Play Guns and a Loss of Innocence

So I like to think that I’m pretty easy going with things. My parenting style is pretty moderate and at least to this point, I haven’t gone overboard with censorship.  But the other day I took Brogan to the doctors and I was deeply disturbed.  We were in the waiting room and my attention turned out the window to a child, probably 8 or 9, with a play handgun.  While this gun did have one of those bright orange tips, it was very realistic in every other regard.  I’m not sure what this kid had been watching, but he held the gun correctly, pointed it at just about everything and went through the motions of firing it. Over and over again.  I have to be honest as I watched this boy it took me to the frightening thoughts of a school shooting because in this child’s intense make-believe, he had malice in his eyes. It was just eerie.

Play gun

So this boy, his mom and his younger brother all walked into the doctor’s office and sat a few chairs down from us in the waiting room.  The younger brother also came equipped with a gun, however his was much less realistic and bright green.  The boys were exchanging fire, running through the waiting room screaming, “Bang, bang, you’re dead!” and falling lifeless to the floor.  All the while, Brogan was just mesmerized by it all, watching every move they made.  He was obviously interested in the older boy’s “shooter” (as Brogan likes to call it).  I think the boy could sense Brogan’s interest and asked, “Would you like to play with my gun?” Of course Brogan said yes, and I interjected, “Oh, no, we’re fine. Thank you though.” And the boy insisted.  And I again politely declined.  And Brogan, who really wanted to play with the shooter, walked up to him with his hands outstretched and before I could physically stop him, the boy very sweetly handing my son the gun.  He looked at me and said, “It’s okay, he can play with it.”  Dilemma.  Was I overreacting?  This boy who I had originally pegged as evil, was actually very mild-mannered and willing to share.  I was wrestling with the social norms of judging this mom or making her feel bad by saying something like “my son doesn’t play with guns.”  Luckily, only moments after Brogan was handed the gun, we were saved by the nurse calling our name. Of all our doctor visits, I was very thankful that this was a record-setting short waiting room stay.  While it was only moments, it was plenty of time for Brogan to bounce around the room showing off his newfound knack for shooting things dead.  Bang, bang, dead.  [Sigh]  We returned the gun, thanked the boy for sharing and walked toward the nurse.  But ever since then I have this sinking feeling that some part of his innocence was lost.  I’m not even sure that before this he had connected that what he called a “shooter” is a gun and that guns kill people.  He has made the connection now.  When we got in the car he told me that he wanted a shooter, just like that boy’s, so he could shoot things dead, to which I told him that we like shooters that are cool bright colors, like the Nerf shooters he has at home and we don’t like to make things “dead”.

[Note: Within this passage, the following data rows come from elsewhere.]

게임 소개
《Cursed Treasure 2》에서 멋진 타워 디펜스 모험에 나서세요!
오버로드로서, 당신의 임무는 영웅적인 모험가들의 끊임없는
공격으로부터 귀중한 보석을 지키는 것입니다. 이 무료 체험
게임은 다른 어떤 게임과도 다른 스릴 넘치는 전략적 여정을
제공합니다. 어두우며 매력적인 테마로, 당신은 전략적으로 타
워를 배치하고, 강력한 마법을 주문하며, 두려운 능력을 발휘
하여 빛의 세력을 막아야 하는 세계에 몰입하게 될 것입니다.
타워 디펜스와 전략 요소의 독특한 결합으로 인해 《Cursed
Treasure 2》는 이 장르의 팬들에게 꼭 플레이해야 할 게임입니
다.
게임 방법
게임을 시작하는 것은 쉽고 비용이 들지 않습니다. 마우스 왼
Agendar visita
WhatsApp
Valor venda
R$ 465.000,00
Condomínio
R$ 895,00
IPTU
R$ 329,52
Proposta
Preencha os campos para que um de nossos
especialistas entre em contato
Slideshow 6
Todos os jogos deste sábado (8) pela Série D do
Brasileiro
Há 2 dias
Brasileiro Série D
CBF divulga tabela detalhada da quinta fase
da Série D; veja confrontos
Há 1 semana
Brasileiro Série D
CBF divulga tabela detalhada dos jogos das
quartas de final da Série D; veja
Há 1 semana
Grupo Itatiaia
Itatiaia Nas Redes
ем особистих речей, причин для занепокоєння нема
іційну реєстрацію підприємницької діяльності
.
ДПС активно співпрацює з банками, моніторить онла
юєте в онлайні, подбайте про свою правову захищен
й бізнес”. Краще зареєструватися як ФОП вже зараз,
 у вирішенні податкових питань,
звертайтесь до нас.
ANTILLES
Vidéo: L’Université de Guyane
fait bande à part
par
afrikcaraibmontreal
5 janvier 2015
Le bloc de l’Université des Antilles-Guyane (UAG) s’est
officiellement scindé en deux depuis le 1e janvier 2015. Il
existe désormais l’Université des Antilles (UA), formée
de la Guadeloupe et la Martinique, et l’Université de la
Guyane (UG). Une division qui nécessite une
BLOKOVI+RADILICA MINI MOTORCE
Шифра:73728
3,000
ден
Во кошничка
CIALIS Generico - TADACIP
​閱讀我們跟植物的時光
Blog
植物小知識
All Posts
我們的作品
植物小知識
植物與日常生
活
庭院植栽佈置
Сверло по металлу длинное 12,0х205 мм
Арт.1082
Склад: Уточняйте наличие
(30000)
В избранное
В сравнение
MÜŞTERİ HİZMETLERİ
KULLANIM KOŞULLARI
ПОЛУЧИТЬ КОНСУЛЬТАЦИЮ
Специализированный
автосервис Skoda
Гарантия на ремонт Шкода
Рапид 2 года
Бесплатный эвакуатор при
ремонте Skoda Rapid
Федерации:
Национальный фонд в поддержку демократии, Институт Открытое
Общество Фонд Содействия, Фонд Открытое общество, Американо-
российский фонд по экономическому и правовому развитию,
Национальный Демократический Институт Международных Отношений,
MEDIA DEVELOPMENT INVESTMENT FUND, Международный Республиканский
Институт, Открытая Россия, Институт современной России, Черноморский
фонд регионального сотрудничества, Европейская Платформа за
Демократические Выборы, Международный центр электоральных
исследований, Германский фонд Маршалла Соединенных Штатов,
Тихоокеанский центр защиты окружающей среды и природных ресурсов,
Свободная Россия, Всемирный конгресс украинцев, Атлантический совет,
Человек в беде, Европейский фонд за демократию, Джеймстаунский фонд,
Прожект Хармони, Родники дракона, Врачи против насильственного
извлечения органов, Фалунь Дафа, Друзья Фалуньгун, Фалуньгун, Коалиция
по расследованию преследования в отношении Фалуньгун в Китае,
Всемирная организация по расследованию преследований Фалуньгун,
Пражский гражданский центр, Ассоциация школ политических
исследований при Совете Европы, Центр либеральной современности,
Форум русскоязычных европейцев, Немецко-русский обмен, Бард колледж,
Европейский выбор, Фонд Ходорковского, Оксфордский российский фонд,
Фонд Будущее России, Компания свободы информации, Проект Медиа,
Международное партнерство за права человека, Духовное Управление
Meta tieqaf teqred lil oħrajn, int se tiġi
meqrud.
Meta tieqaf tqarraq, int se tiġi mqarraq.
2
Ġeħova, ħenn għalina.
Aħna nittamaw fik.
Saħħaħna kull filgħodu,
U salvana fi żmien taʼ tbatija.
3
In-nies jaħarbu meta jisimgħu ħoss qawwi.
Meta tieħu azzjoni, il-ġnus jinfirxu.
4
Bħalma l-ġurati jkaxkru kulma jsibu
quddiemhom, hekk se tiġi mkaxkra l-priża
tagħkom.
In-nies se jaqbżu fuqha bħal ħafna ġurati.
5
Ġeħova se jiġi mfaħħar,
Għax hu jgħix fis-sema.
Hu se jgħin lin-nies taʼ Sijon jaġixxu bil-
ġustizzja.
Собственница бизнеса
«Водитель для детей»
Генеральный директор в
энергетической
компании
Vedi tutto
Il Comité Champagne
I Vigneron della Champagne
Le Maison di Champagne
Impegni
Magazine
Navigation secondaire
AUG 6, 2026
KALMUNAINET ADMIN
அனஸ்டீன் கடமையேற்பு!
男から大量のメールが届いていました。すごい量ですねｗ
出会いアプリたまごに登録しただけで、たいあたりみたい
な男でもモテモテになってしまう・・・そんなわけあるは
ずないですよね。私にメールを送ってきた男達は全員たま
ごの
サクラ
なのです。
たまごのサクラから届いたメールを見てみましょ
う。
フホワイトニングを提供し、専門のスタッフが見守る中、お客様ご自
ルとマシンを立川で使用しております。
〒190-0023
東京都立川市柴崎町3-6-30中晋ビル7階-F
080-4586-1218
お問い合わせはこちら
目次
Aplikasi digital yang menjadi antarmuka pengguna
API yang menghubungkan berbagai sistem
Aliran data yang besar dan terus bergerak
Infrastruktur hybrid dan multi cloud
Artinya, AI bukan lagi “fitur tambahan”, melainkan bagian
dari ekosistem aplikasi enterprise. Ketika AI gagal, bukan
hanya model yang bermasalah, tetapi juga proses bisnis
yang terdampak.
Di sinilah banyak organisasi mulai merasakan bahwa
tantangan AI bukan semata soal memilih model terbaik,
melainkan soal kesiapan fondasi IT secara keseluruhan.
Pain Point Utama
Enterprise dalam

So I’m still unsettled on this one.  In general, I’m not opposed to guns.  But I have to tell you that all the recent shootings have me pretty sensitive to them (especially where kids are concerned).  Sure, kids used to play cowboys and Indians.  Sure, I remember my brothers having play guns and it was no big deal.  So I don’t know why this little boy with the (very real-looking) play gun rattled me so much.  But it did.  I have this fear now that if Brogan came across a real gun in someone’s home that he would instantly want to grab it and “shoot” it and that scares me to death.  I know I need to educate him about guns so he knows to never, never touch one (and then I suppose I explain that if it has a bright orange plastic piece on the tip, that’s okay) but I also recognized that he’s three and he doesn’t like to listen.

I guess this is just one of those parenting things that I wasn’t quite ready to face.

4 thoughts on “Play Guns and a Loss of Innocence

  1. You’re not overreacting. Three-year-olds shouldn’t even know what a gun is (I realize the case can be made that there’s a difference if you’re talking about hunting, though personally I find that abhorrent, too). Basically you and your son were violated by a parent who has allowed her children to be abused by a violent and gun-crazy society. I would be furious if it had happened to my children.
    -Amy at http://www.momgoeson.wordpress.com

  2. Yikes! Do you think that he understands the concept of killing and death? He probably just wanted to imitate the two boys. Keep us posted on how this plays out, especially because with video games, it seems like this comes all too early.

    • I’m not quite sure if he really gets it. He knows that when people die they go to heaven, but who knows if a three-year-old can truly process that guns kill, or what it means when he’s running around the house saying he’s going to kill you. When I tell him that we don’t say things like that, he assures me that he’s only talking about fake kill, not real kill, so who knows. I just wasn’t ready for all that!